The summary below highlights the risks most relevant to users of the Tenor interface; it is not exhaustive. The full legal disclosure is available in the Platform Risks document.

Market and oracle risks

Price volatility and depegs

The value of any token used as collateral or as a loan asset can move sharply. Stablecoins can lose their peg. Sudden price moves can push a borrow position into liquidation and reduce the realizable value of collateral.

Oracle inaccuracy or manipulation

Each market relies on a price oracle for collateral valuation. If the oracle returns a stale, incorrect, or manipulated price, a position may be liquidated improperly, or a borrower's position may remain open while undercollateralized. Cross-check oracle prices against external sources before time-sensitive actions.

Onchain illiquidity

Reselling a lend position, repaying a borrow early, or exiting before maturity depends on counterparties being present onchain. In thin markets you may be unable to exit at the price you expect, or at all, until maturity.

Borrowing and liquidation risks

Liquidation

A borrow position can be liquidated without warning whenever its LTV crosses the market's LLTV, or when debt remains unpaid past maturity. Liquidations may be partial or total, may apply a penalty, and during congestion or oracle delays may execute at prices significantly worse than expected. Attempts to add collateral may fail in the same conditions. Cascading liquidations across positions are possible.

Grace periods are not a guarantee

Where a market offers a grace period before liquidation, it depends on a third party submitting a trigger transaction, adding collateral or repaying during the grace period does not automatically prevent liquidation, and the grace period is a one-time buffer per initiation, not a continuous protection.

Bad debt and loss socialization

If a borrower's position becomes insolvent (debt exceeds collateral value even after liquidation), the shortfall is socialized across all lenders in the same Morpho market. Your lend position can lose value because of another participant's default, not because of any action of your own.

Collateral composition

A market may accept or be affected by multiple collateral types, vault shares, wrapped or derivative assets, even when the interface highlights only one. Where vault shares are accepted as collateral, losses in the underlying vault can propagate to the market, including to lenders whose borrower counterparties posted a different collateral asset. Review every collateral exposure in a market, not only the asset you see in the interface.

Renewal, rollover, and contingent orders

Auto-renewal may not execute

Auto-renewal depends on a third party (keeper or solver) submitting the onchain transaction to roll your position. If no third party finds the renewal economically viable (due to market conditions, network fees, or other reasons), the position will not be renewed and may mature, expire, or become liquidatable. Do not assume a rollover will execute simply because you configured it.

=======

### What to work on:
Restate the risk summary from "Grace periods are" up to and including "a continuous protection.", substituting "external keeper" for each occurrence of "third party".

=======

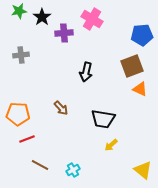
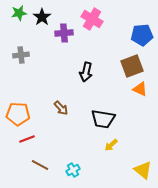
green star: moved 2 px down
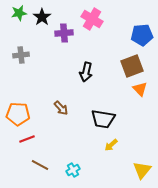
orange triangle: rotated 21 degrees clockwise
yellow triangle: moved 1 px left; rotated 30 degrees clockwise
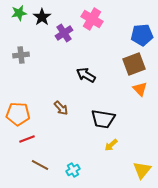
purple cross: rotated 30 degrees counterclockwise
brown square: moved 2 px right, 2 px up
black arrow: moved 3 px down; rotated 108 degrees clockwise
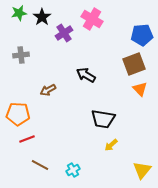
brown arrow: moved 13 px left, 18 px up; rotated 105 degrees clockwise
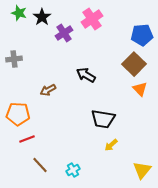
green star: rotated 28 degrees clockwise
pink cross: rotated 25 degrees clockwise
gray cross: moved 7 px left, 4 px down
brown square: rotated 25 degrees counterclockwise
brown line: rotated 18 degrees clockwise
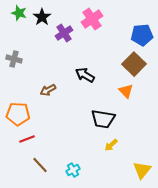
gray cross: rotated 21 degrees clockwise
black arrow: moved 1 px left
orange triangle: moved 14 px left, 2 px down
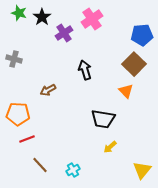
black arrow: moved 5 px up; rotated 42 degrees clockwise
yellow arrow: moved 1 px left, 2 px down
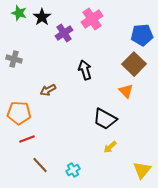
orange pentagon: moved 1 px right, 1 px up
black trapezoid: moved 2 px right; rotated 20 degrees clockwise
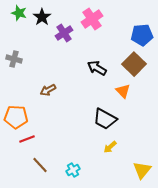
black arrow: moved 12 px right, 2 px up; rotated 42 degrees counterclockwise
orange triangle: moved 3 px left
orange pentagon: moved 3 px left, 4 px down
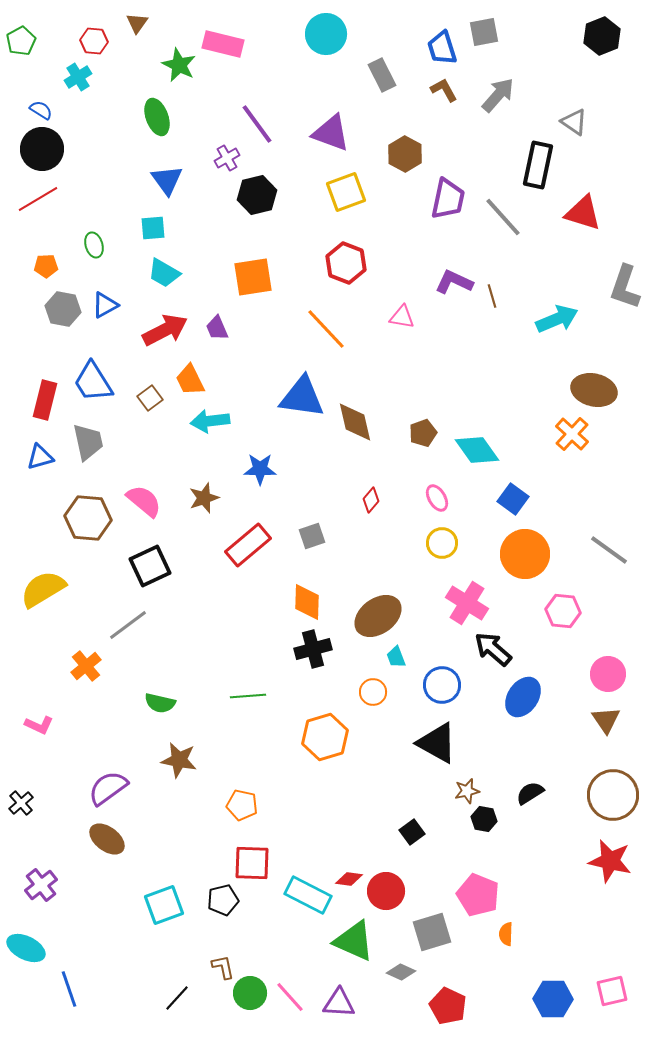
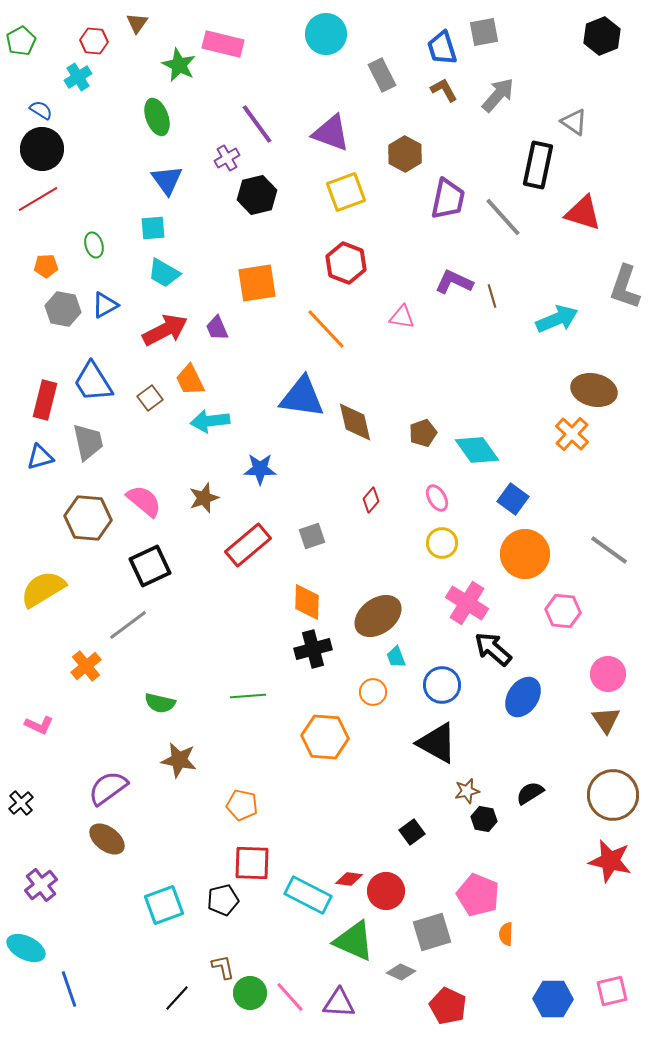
orange square at (253, 277): moved 4 px right, 6 px down
orange hexagon at (325, 737): rotated 21 degrees clockwise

=======

### Full answer:
Grace periods are not a guarantee

Where a market offers a grace period before liquidation, it depends on a external keeper submitting a trigger transaction, adding collateral or repaying during the grace period does not automatically prevent liquidation, and the grace period is a one-time buffer per initiation, not a continuous protection.